# Exercise requirements
Leaving the pictures aside, reproduce the data in full and word for word.

# Dataset content
═══

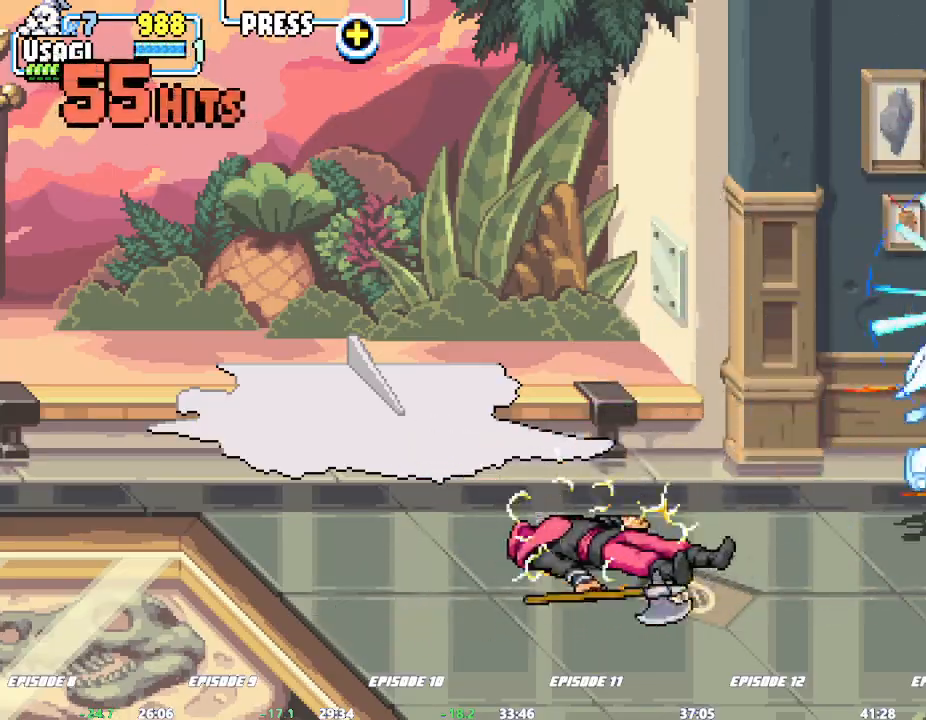
{"dt_ms": 500, "buttons": [], "left_stick": "center", "events": [[33, "TRIANGLE", "up"]]}
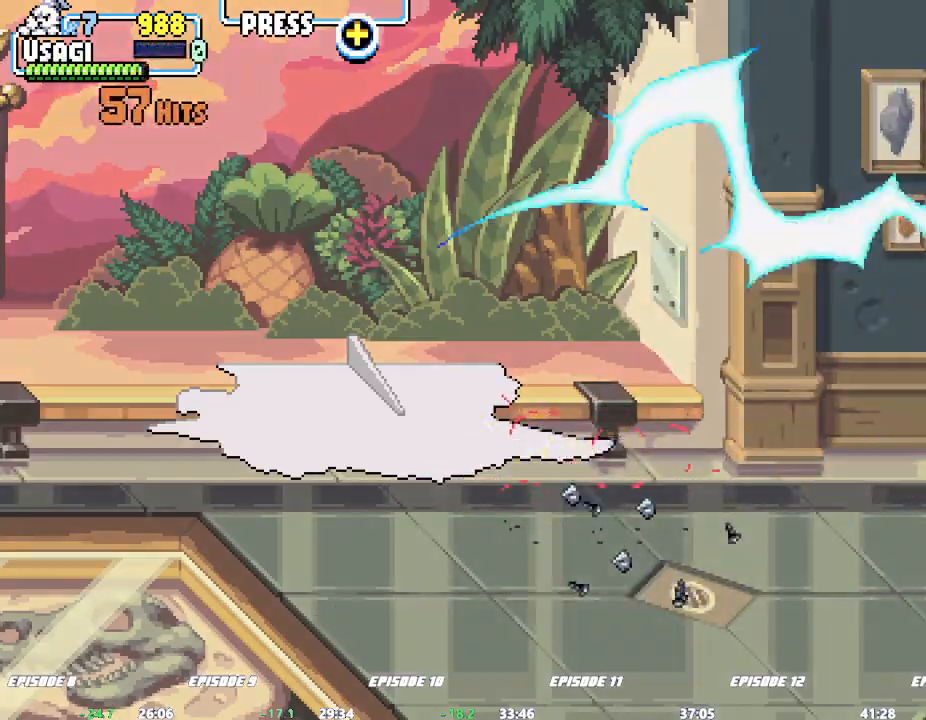
{"dt_ms": 500, "buttons": [], "left_stick": "center", "events": []}
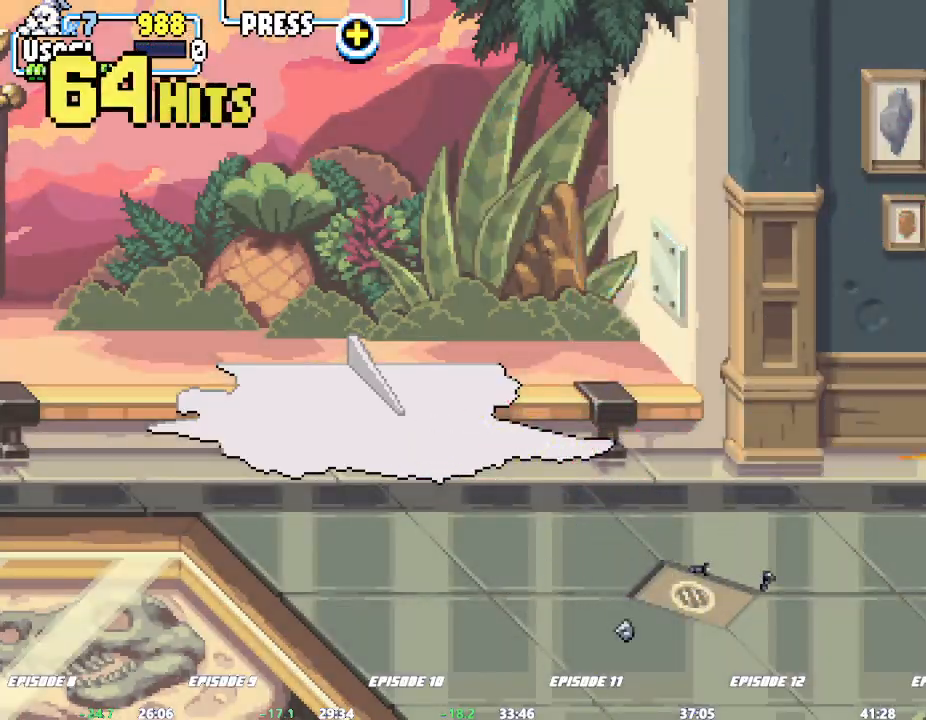
{"dt_ms": 500, "buttons": [], "left_stick": "center", "events": [[367, "TRIANGLE", "down"], [417, "TRIANGLE", "up"]]}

═══

# Exercise solution
{"dt_ms": 500, "buttons": [], "left_stick": "center", "events": [[33, "TRIANGLE", "up"]]}
{"dt_ms": 500, "buttons": [], "left_stick": "center", "events": []}
{"dt_ms": 500, "buttons": [], "left_stick": "center", "events": [[367, "TRIANGLE", "down"], [417, "TRIANGLE", "up"]]}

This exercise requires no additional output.